We hold that the undertaking, in consideration of a promised contingent compensation, to have appellee placed on a list of prospective bidders eligible for public contracts, and only that much of the matter in suit, is illegal. Appellant may recover on a quantum meruit basis for the other services which he performed as agreed for the benefit of appellee.
At the trial the appellant introduced testimony of experts indicating their judgment of fair total compensation for all that he did. Quite understandably, the court did not undertake to make any separate finding as to the value of services, exclusive of those relating to the bidder's list. Indeed, in view of the late introduction of the defense of illegality near the end of the trial and the court's ruling that this defense presented only a question of law requiring the taking of no further evidence, the importance of such a breakdown was not then apparent. In these circumstances, we think there should be a new trial, or such a partial new trial as the district court may deem necessary to determine the fair value of the services which are legally compensable under the analysis contained in this opinion.
The judgment will be reversed and the cause remanded for further proceedings consistent with this opinion.
BIGGS, Chief Judge (dissenting).
If it be the case — and I agree with the majority that it is — that what the appellant Browne did constituted the solicitation of Atomic Energy Commission contracts within the purview of paragraph 5 of Title II of Executive Order No. 9001, I do not see how the services rendered by Browne can be broken down into two categories: Services for which he can be compensated legally and services for which he cannot because of the Executive Order and the decisional law. Mitchell v. Flintkote Co., 2 Cir., 1951, 185 F.2d 1008.

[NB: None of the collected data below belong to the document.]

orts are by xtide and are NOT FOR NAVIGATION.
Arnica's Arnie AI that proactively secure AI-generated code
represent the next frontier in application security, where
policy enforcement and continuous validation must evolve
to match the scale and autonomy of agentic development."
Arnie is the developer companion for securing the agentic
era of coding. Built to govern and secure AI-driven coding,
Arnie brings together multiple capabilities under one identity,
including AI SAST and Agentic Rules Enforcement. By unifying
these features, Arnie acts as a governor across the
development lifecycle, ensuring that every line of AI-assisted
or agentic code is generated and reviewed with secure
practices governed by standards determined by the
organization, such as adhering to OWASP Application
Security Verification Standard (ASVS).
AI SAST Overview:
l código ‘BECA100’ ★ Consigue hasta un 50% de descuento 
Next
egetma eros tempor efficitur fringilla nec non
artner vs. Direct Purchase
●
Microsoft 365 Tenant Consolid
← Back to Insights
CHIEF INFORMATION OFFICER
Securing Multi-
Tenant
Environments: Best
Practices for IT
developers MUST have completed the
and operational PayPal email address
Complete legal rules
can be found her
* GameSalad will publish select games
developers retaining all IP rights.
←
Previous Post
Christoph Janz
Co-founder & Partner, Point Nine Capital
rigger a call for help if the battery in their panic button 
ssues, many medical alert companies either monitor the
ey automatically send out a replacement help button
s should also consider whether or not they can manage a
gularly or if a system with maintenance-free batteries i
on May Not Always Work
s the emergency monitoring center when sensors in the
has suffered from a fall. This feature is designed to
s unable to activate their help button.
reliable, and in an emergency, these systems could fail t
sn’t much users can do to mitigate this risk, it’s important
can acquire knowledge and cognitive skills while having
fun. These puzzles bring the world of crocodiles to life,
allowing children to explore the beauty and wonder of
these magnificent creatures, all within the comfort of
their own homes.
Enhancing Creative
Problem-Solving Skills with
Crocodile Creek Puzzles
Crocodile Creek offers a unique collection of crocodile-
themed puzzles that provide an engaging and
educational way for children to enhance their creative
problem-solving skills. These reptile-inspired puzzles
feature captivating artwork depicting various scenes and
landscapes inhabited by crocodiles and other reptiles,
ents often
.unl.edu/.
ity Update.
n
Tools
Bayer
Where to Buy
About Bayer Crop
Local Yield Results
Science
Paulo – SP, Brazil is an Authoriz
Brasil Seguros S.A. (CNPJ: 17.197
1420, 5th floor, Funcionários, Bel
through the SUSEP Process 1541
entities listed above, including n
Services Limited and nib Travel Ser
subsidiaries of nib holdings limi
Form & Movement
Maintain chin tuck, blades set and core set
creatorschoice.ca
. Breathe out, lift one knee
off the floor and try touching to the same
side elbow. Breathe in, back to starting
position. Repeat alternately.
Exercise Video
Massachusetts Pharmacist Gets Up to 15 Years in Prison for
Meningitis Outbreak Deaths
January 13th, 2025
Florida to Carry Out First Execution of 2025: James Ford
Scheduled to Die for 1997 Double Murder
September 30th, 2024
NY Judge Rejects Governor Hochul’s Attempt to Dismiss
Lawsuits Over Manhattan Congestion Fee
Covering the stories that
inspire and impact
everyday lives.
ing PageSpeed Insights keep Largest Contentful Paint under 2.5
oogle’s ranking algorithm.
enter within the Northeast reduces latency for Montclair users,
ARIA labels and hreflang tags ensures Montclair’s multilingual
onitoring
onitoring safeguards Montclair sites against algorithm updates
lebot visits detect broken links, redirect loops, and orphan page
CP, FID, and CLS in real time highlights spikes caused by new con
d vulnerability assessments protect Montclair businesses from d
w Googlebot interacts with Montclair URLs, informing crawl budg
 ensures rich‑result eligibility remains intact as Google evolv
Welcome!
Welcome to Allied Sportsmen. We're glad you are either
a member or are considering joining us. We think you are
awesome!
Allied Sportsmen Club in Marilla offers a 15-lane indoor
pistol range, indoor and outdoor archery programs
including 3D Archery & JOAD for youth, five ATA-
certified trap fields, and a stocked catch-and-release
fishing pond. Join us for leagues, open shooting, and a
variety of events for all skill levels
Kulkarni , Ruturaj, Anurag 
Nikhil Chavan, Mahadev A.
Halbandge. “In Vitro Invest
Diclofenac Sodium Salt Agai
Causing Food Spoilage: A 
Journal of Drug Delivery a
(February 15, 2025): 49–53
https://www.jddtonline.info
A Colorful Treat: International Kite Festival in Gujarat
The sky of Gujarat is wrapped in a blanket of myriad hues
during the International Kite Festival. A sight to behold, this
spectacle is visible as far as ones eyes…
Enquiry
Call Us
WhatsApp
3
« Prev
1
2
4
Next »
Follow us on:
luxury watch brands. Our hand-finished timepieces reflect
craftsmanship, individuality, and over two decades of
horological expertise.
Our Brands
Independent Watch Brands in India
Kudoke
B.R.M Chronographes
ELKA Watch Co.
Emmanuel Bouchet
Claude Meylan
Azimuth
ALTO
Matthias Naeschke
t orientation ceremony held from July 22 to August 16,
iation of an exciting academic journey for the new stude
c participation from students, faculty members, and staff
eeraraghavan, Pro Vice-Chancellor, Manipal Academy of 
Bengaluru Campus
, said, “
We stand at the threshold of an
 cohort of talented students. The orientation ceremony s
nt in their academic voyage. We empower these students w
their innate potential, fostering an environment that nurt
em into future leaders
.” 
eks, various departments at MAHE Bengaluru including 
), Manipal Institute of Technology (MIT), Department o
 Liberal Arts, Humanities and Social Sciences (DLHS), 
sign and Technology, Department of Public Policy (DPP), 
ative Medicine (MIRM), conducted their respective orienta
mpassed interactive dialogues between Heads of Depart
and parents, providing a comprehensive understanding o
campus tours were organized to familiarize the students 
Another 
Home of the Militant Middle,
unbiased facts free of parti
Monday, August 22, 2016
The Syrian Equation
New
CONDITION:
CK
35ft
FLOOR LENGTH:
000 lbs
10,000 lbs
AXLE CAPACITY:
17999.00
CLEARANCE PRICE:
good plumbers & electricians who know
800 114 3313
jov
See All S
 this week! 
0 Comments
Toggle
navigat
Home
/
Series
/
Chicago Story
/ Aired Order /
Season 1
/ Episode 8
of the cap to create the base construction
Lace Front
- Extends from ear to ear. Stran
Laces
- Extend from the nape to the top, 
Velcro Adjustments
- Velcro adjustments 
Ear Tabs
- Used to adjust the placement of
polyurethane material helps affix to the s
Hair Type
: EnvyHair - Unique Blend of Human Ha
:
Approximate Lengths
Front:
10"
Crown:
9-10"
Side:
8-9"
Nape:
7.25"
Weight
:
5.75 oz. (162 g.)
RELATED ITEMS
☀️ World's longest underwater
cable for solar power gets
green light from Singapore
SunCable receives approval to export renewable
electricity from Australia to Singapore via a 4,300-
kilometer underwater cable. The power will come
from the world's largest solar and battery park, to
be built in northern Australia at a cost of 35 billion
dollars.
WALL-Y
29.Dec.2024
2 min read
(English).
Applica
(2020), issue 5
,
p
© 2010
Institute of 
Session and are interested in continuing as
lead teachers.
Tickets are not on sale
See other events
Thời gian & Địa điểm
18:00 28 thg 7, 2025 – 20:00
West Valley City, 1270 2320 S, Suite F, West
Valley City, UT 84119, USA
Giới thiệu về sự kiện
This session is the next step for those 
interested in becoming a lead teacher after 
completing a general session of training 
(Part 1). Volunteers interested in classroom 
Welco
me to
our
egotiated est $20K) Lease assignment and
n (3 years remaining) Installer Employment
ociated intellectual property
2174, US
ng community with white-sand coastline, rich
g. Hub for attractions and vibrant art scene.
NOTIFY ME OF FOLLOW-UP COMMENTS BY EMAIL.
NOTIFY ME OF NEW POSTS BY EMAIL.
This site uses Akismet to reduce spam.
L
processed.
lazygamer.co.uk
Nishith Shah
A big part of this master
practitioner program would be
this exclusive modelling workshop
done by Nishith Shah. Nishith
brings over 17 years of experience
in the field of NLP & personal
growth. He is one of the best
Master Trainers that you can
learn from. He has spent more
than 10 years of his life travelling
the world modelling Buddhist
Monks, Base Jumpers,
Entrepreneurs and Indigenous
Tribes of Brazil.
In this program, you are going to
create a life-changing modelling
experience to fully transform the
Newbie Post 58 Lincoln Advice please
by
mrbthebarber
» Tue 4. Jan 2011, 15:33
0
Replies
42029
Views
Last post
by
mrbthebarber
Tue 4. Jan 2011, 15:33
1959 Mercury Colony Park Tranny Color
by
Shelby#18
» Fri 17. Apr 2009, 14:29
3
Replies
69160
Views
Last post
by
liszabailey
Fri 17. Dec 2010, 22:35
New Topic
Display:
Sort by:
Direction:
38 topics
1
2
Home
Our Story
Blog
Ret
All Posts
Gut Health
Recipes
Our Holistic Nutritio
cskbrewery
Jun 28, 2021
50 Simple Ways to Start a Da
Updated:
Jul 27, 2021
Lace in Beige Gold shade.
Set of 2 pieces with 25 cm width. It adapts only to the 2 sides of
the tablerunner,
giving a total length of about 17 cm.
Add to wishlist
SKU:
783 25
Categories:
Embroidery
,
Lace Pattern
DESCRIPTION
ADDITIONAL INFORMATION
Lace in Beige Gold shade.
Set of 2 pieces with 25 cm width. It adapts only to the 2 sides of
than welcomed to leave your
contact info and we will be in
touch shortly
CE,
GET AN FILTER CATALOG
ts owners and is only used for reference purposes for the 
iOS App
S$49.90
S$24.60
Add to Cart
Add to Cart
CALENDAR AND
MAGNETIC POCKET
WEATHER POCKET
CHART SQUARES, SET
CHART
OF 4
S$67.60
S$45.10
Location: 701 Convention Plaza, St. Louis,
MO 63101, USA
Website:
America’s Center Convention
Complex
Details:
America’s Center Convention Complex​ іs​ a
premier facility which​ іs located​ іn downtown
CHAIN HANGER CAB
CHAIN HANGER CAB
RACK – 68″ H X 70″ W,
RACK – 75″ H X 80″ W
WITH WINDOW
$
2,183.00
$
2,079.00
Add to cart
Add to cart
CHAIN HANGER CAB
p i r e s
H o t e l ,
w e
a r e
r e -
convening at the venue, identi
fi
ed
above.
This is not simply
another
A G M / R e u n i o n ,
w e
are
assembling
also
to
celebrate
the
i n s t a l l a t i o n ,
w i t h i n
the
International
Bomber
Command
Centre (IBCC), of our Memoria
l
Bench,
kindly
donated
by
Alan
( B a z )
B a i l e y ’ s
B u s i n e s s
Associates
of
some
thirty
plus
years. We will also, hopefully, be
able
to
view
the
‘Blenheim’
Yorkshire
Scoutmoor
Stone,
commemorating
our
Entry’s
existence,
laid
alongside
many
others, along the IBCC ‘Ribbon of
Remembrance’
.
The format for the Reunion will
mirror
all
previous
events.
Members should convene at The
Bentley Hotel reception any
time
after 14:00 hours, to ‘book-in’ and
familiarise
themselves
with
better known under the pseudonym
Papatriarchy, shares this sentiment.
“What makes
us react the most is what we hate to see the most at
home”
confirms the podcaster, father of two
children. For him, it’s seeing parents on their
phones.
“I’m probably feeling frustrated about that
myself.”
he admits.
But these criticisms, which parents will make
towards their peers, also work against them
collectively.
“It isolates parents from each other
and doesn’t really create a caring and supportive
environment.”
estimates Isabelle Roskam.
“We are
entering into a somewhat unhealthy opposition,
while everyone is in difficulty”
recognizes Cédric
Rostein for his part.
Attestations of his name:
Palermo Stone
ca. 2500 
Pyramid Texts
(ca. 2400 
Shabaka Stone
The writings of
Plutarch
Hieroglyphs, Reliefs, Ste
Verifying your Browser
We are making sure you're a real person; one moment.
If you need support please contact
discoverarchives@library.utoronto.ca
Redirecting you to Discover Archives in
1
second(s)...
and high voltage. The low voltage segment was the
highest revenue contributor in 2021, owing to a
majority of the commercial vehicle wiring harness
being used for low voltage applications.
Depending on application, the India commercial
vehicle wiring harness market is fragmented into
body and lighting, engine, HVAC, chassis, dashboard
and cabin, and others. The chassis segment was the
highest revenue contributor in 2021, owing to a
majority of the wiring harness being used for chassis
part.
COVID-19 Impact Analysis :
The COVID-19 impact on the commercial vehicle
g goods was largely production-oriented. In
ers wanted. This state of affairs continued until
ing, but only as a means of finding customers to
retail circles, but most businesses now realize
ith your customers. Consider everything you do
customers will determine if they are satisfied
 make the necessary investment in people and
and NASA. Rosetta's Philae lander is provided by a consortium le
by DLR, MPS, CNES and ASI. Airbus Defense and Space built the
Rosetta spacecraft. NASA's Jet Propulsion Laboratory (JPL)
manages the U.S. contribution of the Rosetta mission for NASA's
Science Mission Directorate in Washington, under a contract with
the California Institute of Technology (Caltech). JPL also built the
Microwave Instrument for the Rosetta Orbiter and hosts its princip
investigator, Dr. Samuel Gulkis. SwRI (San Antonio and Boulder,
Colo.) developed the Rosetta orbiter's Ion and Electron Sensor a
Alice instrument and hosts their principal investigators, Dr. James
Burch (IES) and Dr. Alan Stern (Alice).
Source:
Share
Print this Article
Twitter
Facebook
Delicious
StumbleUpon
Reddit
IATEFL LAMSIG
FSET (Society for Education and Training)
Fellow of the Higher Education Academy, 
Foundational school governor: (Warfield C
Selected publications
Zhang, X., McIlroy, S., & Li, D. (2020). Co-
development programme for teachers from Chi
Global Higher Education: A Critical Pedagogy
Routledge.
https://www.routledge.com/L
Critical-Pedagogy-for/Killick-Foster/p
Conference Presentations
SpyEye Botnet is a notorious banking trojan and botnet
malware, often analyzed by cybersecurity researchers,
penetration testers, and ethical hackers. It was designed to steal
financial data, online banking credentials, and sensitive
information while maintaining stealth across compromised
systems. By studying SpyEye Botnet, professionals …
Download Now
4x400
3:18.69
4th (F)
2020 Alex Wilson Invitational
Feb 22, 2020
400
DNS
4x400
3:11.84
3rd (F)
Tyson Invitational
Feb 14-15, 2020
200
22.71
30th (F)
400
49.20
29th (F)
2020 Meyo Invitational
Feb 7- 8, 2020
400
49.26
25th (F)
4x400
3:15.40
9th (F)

As I read the record, substantially all of the services rendered by Browne for which he presently seeks compensation, were rendered by him in attempts to procure Atomic Energy Commission contracts for R & R.
The principle enunciated by the majority seems an unfortunate one for it will be an unusual case where the ingenuity of counsel and the imagination of a plaintiff will not be able to cull out services which, it can be asserted, were not rendered in connection with the solicitation or procurement of a government contract. In my opinion if the majority view prevails the salutary effect of the Executive Order and of the decisions interpreting it will be practically abrogated. For these reasons I must respectfully dissent.
Paragraph 5 of Title II of the Executive Order provides as follows:
"Every contract entered into pursuant to this order shall contain a warranty by the contractor in substantially the following terms:
"The contractor warrants that he has not employed any person to solicit or secure this contract upon any agreement for a commission, percentage, brokerage or contingent fee. Breach of this warranty shall give the Government the right to annul the contract, or, in its discretion, to deduct from the contract price or consideration the amount of such commission, percentage, brokerage, or contingent fees. This warranty shall not apply to commissions payable by contractors upon contracts or sales secured or made through bona fide established commercial or selling agencies maintained by the contractor for the purpose of securing business." 50 U.S.C.A.Appendix, § 611 note at 675, 676.